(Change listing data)
.....

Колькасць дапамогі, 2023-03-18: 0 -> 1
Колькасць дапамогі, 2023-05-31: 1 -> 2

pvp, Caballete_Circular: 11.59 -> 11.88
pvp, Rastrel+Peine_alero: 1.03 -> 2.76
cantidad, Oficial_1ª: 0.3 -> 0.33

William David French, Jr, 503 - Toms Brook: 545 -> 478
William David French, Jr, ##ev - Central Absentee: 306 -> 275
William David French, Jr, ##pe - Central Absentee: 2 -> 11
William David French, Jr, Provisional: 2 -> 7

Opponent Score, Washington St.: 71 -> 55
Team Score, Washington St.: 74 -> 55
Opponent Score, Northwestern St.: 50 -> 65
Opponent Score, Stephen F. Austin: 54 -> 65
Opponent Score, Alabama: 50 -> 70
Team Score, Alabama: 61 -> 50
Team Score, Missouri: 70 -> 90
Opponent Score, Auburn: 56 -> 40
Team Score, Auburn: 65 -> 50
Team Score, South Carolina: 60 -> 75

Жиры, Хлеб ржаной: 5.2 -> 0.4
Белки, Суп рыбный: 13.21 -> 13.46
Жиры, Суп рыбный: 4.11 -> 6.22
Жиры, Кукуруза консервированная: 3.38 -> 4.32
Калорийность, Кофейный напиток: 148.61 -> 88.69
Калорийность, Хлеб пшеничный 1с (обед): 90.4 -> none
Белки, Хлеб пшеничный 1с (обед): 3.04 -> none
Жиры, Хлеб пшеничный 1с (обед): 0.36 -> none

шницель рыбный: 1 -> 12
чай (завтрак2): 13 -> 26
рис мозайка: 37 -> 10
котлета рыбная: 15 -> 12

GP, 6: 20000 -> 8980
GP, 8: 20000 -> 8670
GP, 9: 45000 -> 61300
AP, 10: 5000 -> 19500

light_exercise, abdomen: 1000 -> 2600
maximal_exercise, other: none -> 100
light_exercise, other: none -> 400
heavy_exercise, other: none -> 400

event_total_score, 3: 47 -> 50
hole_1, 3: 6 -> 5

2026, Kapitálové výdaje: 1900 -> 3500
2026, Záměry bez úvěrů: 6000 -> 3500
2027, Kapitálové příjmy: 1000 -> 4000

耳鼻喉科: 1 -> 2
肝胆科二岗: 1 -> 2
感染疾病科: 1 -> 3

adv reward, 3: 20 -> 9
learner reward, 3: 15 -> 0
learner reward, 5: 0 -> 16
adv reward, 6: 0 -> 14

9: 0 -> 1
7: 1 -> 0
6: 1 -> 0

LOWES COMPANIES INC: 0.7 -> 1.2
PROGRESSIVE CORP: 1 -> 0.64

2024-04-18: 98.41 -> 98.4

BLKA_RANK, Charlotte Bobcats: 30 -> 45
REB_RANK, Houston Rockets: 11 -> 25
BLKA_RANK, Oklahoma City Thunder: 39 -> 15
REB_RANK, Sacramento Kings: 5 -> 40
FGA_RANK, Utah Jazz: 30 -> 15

.....

Reproduce the data shown above exactly.

* Reply
Колькасць дапамогі, 2023-03-18: 0 -> 1
Колькасць дапамогі, 2023-05-31: 1 -> 2

pvp, Caballete_Circular: 11.59 -> 11.88
pvp, Rastrel+Peine_alero: 1.03 -> 2.76
cantidad, Oficial_1ª: 0.3 -> 0.33

William David French, Jr, 503 - Toms Brook: 545 -> 478
William David French, Jr, ##ev - Central Absentee: 306 -> 275
William David French, Jr, ##pe - Central Absentee: 2 -> 11
William David French, Jr, Provisional: 2 -> 7

Opponent Score, Washington St.: 71 -> 55
Team Score, Washington St.: 74 -> 55
Opponent Score, Northwestern St.: 50 -> 65
Opponent Score, Stephen F. Austin: 54 -> 65
Opponent Score, Alabama: 50 -> 70
Team Score, Alabama: 61 -> 50
Team Score, Missouri: 70 -> 90
Opponent Score, Auburn: 56 -> 40
Team Score, Auburn: 65 -> 50
Team Score, South Carolina: 60 -> 75

Жиры, Хлеб ржаной: 5.2 -> 0.4
Белки, Суп рыбный: 13.21 -> 13.46
Жиры, Суп рыбный: 4.11 -> 6.22
Жиры, Кукуруза консервированная: 3.38 -> 4.32
Калорийность, Кофейный напиток: 148.61 -> 88.69
Калорийность, Хлеб пшеничный 1с (обед): 90.4 -> none
Белки, Хлеб пшеничный 1с (обед): 3.04 -> none
Жиры, Хлеб пшеничный 1с (обед): 0.36 -> none

шницель рыбный: 1 -> 12
чай (завтрак2): 13 -> 26
рис мозайка: 37 -> 10
котлета рыбная: 15 -> 12

GP, 6: 20000 -> 8980
GP, 8: 20000 -> 8670
GP, 9: 45000 -> 61300
AP, 10: 5000 -> 19500

light_exercise, abdomen: 1000 -> 2600
maximal_exercise, other: none -> 100
light_exercise, other: none -> 400
heavy_exercise, other: none -> 400

event_total_score, 3: 47 -> 50
hole_1, 3: 6 -> 5

2026, Kapitálové výdaje: 1900 -> 3500
2026, Záměry bez úvěrů: 6000 -> 3500
2027, Kapitálové příjmy: 1000 -> 4000

耳鼻喉科: 1 -> 2
肝胆科二岗: 1 -> 2
感染疾病科: 1 -> 3

adv reward, 3: 20 -> 9
learner reward, 3: 15 -> 0
learner reward, 5: 0 -> 16
adv reward, 6: 0 -> 14

9: 0 -> 1
7: 1 -> 0
6: 1 -> 0

LOWES COMPANIES INC: 0.7 -> 1.2
PROGRESSIVE CORP: 1 -> 0.64

2024-04-18: 98.41 -> 98.4

BLKA_RANK, Charlotte Bobcats: 30 -> 45
REB_RANK, Houston Rockets: 11 -> 25
BLKA_RANK, Oklahoma City Thunder: 39 -> 15
REB_RANK, Sacramento Kings: 5 -> 40
FGA_RANK, Utah Jazz: 30 -> 15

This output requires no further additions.